About this exercise
Leaving out any pictures, print the entries that follow exactly as they stand.

Before-and-after change data:
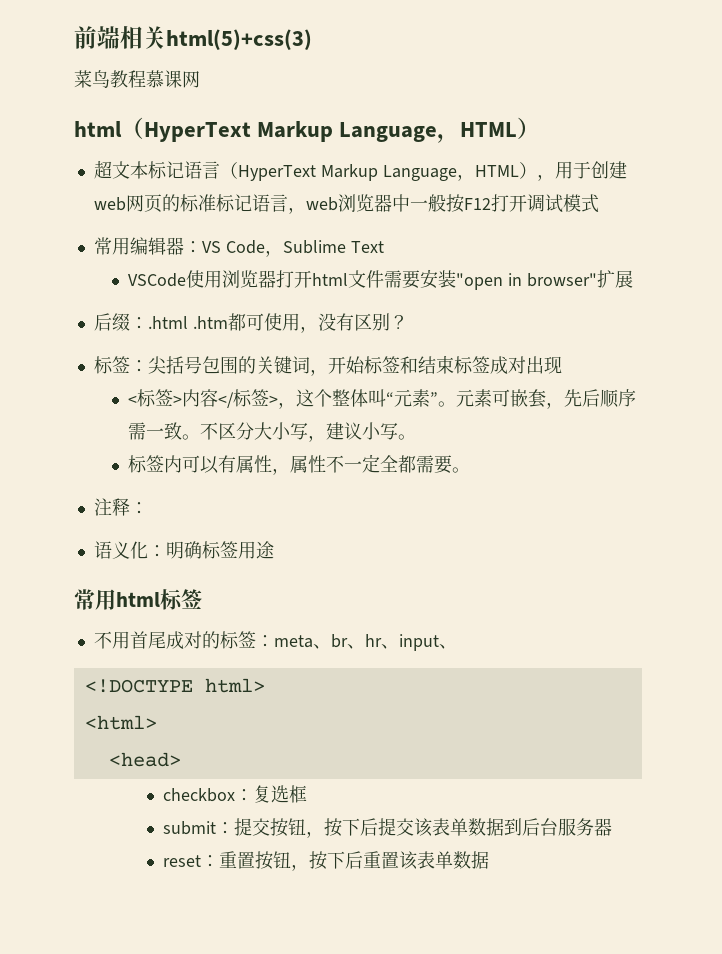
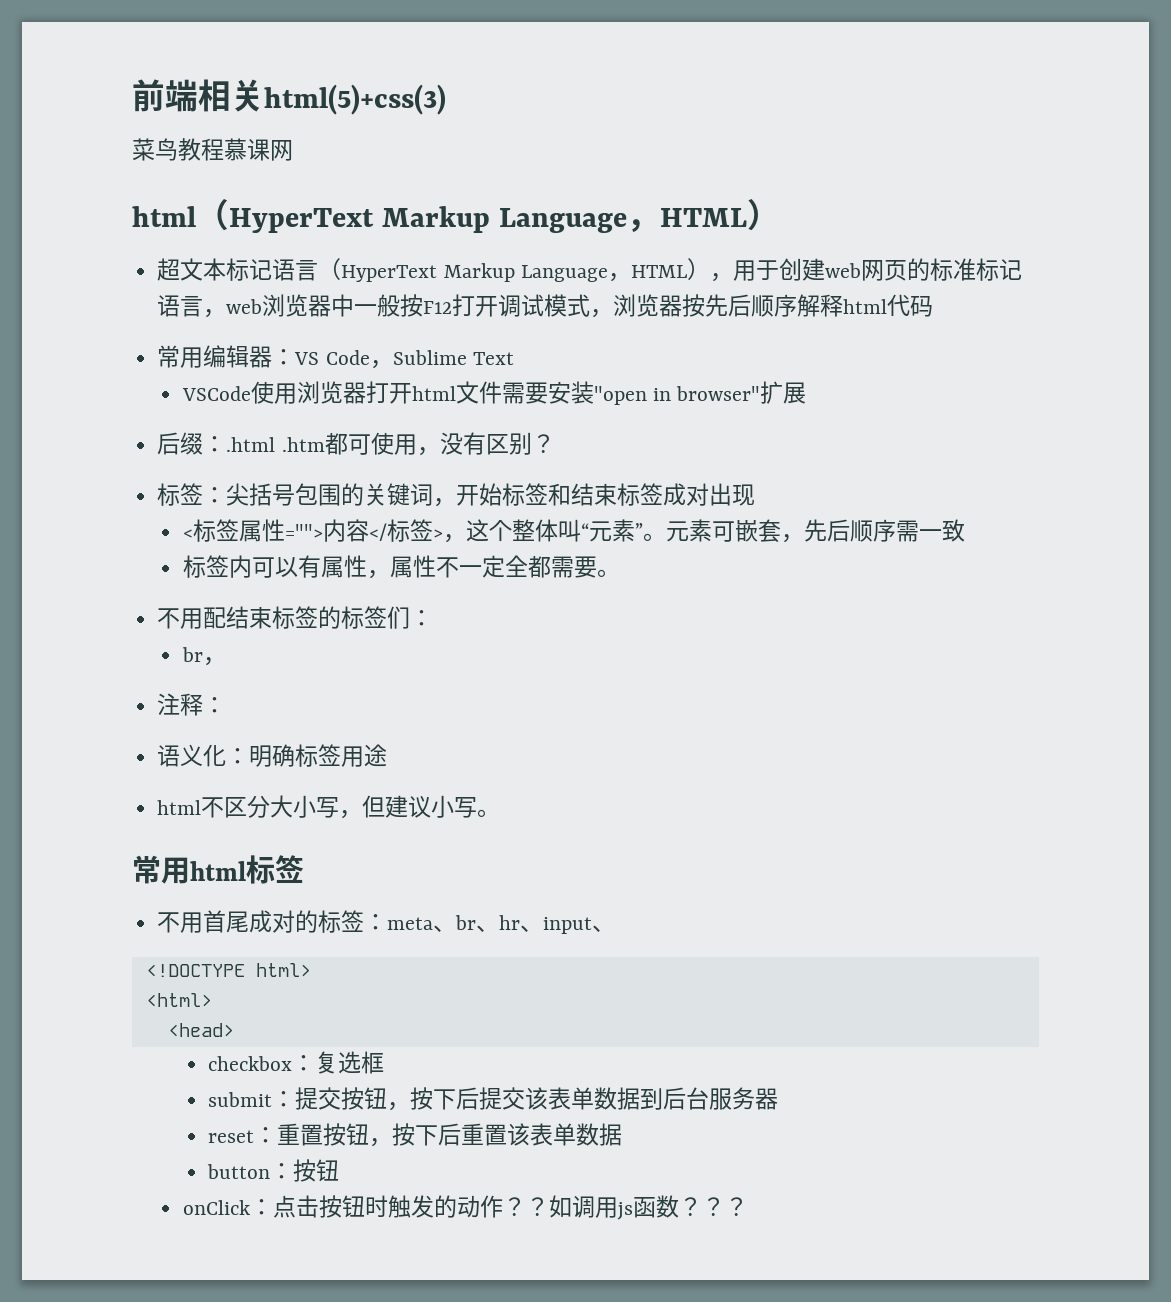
(599, 203) none -> [590,294,934,318] ，浏览器按先后顺序解释html代码
[173,395,183,405] > -> [238,519,323,542] 属性="">
[182,422,417,442] 。不区分大小写，建议小写。 -> (965, 530) none
(471, 470) none -> [157,606,434,629] [181,647,226,666] // 不用配结束标签的标签们： // br，
(274, 550) none -> [157,795,501,819] // html不区分大小写，但建议小写。
(489, 860) none -> [207,1159,340,1182] [182,1195,748,1220] // button：按钮 // onClick：点击按钮时触发的动作？？如调用js函数？？？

Exercise answer
(599, 203) none -> [590,294,934,318] ，浏览器按先后顺序解释html代码
[173,395,183,405] > -> [238,519,323,542] 属性="">
[182,422,417,442] 。不区分大小写，建议小写。 -> (965, 530) none
(471, 470) none -> [157,606,434,629] [181,647,226,666] // 不用配结束标签的标签们： // br，
(274, 550) none -> [157,795,501,819] // html不区分大小写，但建议小写。
(489, 860) none -> [207,1159,340,1182] [182,1195,748,1220] // button：按钮 // onClick：点击按钮时触发的动作？？如调用js函数？？？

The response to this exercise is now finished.